*** Textausschnitt ***

Hilfsorganisation - Syrien lässt Häftlinge frei

Mittwoch, 9. Januar 2013, 11:27 Uhr
 

Istanbul (Reuters) - Syrien lässt nach Angaben einer türkischen Hilfsorganisation 2130 zivile Häftlinge frei im Austausch gegen 48 Iraner, die von den Rebellen festgehalten werden.

Die Rebellentruppe Al-Baraa hatte die Iraner im August gefangengenommen und ursprünglich ihre Hinrichtung angekündigt. Nach ihrer Darstellung sind die Iraner Angehörige der Revolutionsgarde, die zur Unterstützung des syrischen Präsidenten Baschar al-Assad in das Land geschickt worden waren. Der Iran bezeichnete die Landsleute als Pilger, die schiitische Heiligtümer besuchen wollten. Auch das staatliche iranische Fernsehen meldete am Mittwoch die Freilassung der Iraner.

*** Gespeicherte Daten ***

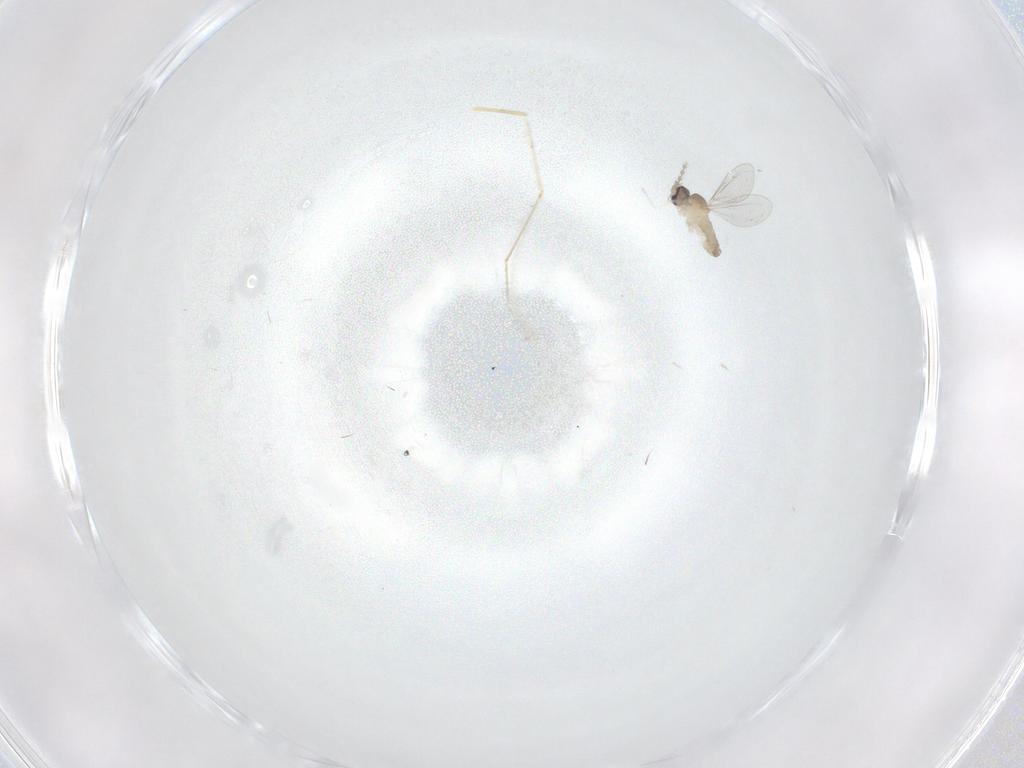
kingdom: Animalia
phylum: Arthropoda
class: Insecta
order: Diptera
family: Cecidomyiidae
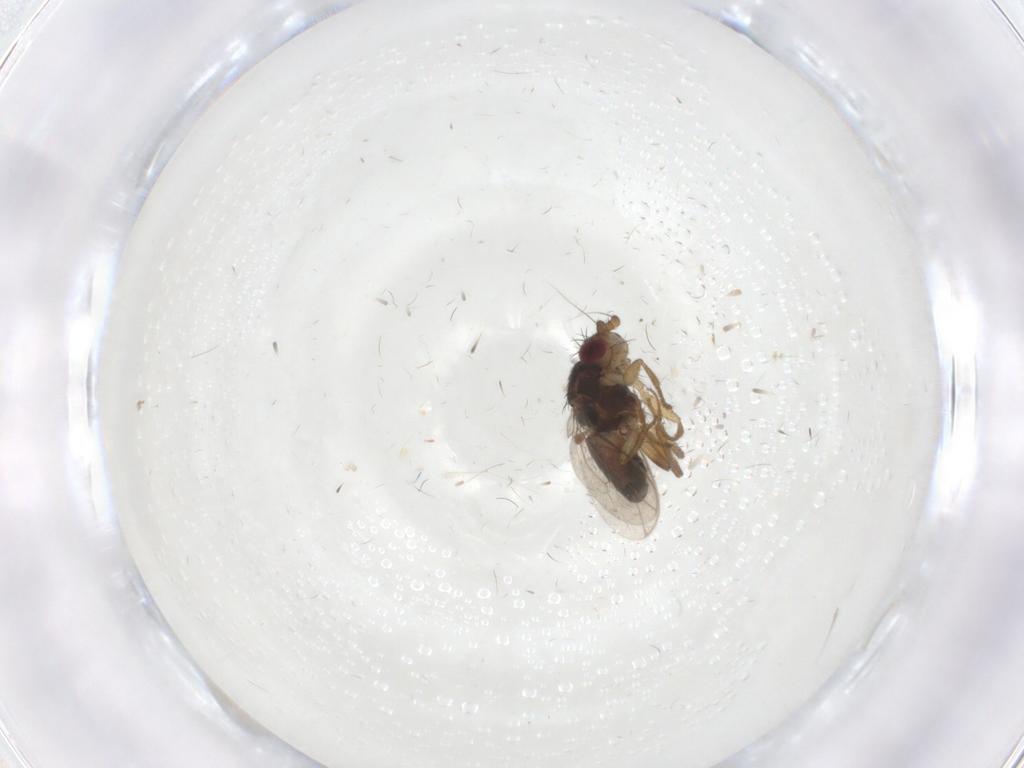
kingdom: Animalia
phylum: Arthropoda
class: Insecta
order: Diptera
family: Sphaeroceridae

***
*** Gespeicherte Daten ***

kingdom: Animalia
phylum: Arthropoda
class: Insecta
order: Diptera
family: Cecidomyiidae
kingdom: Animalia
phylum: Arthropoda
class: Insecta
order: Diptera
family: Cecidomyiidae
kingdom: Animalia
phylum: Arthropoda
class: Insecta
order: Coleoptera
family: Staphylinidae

***

• **Aufgabenstellung**:
**a.** Prüfen Sie, ob die folgenden Aussagen mit dem Nachrichtentext über den Gefangenenaustausch übereinstimmen: (i) Syrien lässt 2130 zivile Häftlinge frei. (ii) Die Rebellen nahmen die Iraner im Oktober gefangen. (iii) Der Iran bezeichnete die Gefangenen als Angehörige der Revolutionsgarde. Antworten Sie jeweils mit Ja oder Nein und zitieren Sie die entscheidenden Worte des Textes wörtlich.
**b.** Knüpfen Sie an den Nachrichtentext über den Gefangenenaustausch an und schreiben Sie ihn nach seinem letzten Satz weiter.

• **Lösungen im Einzelnen**:
**a.**
(i) Ja: „Syrien lässt nach Angaben einer türkischen Hilfsorganisation 2130 zivile Häftlinge frei“
(ii) Nein: „Die Rebellentruppe Al-Baraa hatte die Iraner im August gefangengenommen“
(iii) Nein: „Der Iran bezeichnete die Landsleute als Pilger, die schiitische Heiligtümer besuchen wollten“

**b.**
Die türkische Hilfsorganisation IHH erklärte, die meisten Häftlinge, die freigelassen werden sollten, seien Syrer. Unter ihnen seien aber auch einige Türken sowie andere Ausländer. Eine Bestätigung der syrischen Regierung gab es zunächst nicht. Einem Bericht der amtlichen türkischen Nachrichtenagentur Anatolien zufolge wurde der Austausch von der Türkei und Katar vermittelt.

Die Organisation IHH wurde im Mai 2010 bekannt, als sie versuchte, mit einem Schiff die israelische Blockade des Gazastreifens zu durchbrechen. Bei der Erstürmung ihres Schiffes durch israelische Soldaten waren neun Türken getötet worden.